I have to be up front: my first reaction to the poem was not verbal or reasoned at all. I felt the poem inwardly, a deep sense of resonance and gratitude, and not many words came with that feeling. Having reflected a bit, I have a few things to say, but this is a poem I’m still digesting and will for some time, I think. Randall fuses the intense physicality of taking communion—the tactile griminess of a gathered community of people, the rustle of priestly robes and the muttered prayers—with the obscure, foreign notion that underlies communion….that on some level blood and body are consumed in this seemingly simple action. That’s not the way American Christians like their faith. No matter what your theological stripe or denominational affiliation, we tend to keep faith pretty sanitized. Our crucifixes look very clean, almost happy. I grew up drinking grape juice out of an individual cup (no shared chalice for us Baptists). We see faith as a private thing, something an individual can sort out for themselves and, really, ought to. And we have a tendency to want to demystify the mysteries of our faith—either by explaining them away, as liberal theologians prefer, or by tacking down long chains of logic that tie together the whole faith with a neat little bow, as conservative theologians have a tendency to do. Walking this middle path—one open to community and mystery, one that acknowledges the humanness of faith, that is willing to remain tensed between paradoxes—is hard, almost too hard.

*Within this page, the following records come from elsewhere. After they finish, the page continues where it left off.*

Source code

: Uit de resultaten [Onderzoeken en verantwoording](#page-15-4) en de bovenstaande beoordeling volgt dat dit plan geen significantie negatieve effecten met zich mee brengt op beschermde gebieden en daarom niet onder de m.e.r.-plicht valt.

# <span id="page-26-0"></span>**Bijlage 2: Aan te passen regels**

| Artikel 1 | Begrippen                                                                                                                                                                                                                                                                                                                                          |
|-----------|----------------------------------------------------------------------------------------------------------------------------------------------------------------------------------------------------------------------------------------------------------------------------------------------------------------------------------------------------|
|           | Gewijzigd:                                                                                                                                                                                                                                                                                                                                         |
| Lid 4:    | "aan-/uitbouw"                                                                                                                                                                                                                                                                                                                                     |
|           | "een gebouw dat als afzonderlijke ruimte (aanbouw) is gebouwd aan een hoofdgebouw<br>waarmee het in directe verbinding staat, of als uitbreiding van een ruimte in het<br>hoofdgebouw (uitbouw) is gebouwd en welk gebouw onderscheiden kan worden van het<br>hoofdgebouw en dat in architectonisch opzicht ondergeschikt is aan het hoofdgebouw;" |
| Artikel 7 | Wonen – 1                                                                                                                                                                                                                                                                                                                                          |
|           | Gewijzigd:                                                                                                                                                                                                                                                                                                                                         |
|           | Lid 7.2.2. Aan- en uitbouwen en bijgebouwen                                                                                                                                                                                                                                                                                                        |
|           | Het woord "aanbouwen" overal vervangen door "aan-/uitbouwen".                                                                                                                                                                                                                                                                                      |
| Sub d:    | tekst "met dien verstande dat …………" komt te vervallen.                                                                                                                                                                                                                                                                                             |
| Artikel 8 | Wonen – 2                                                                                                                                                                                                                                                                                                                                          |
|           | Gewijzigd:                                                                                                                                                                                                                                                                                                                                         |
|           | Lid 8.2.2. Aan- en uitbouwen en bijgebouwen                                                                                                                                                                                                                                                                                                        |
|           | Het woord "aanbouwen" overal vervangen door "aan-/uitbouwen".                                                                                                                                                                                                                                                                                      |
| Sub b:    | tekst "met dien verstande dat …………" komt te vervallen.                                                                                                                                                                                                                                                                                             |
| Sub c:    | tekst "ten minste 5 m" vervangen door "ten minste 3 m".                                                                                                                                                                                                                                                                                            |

And there is paradox here, that I struggle with. I want to wrestle more with Randall’s use of the word “violence” and the shades of meaning it brings with it. I want to tease out the grammar that underlies the poem, to see how phrases are stacking on each other and what they mean. But more than that I like just being with the poem right now, and allowing it to show me a different side of a rite I participate in weekly—like looking at a Cubist portrait of your own mother, like seeing a landscape of your hometown painted by Hieronymous Bosch. I don’t have to get (or even “like”) all the pieces of the painting to know that it’s showing me a side of myself I had forgotten, a place from which I come without always knowing why. I hope it does that and more for some of you. Regardless of what you do or don’t celebrate this weekend, I hope you find peace.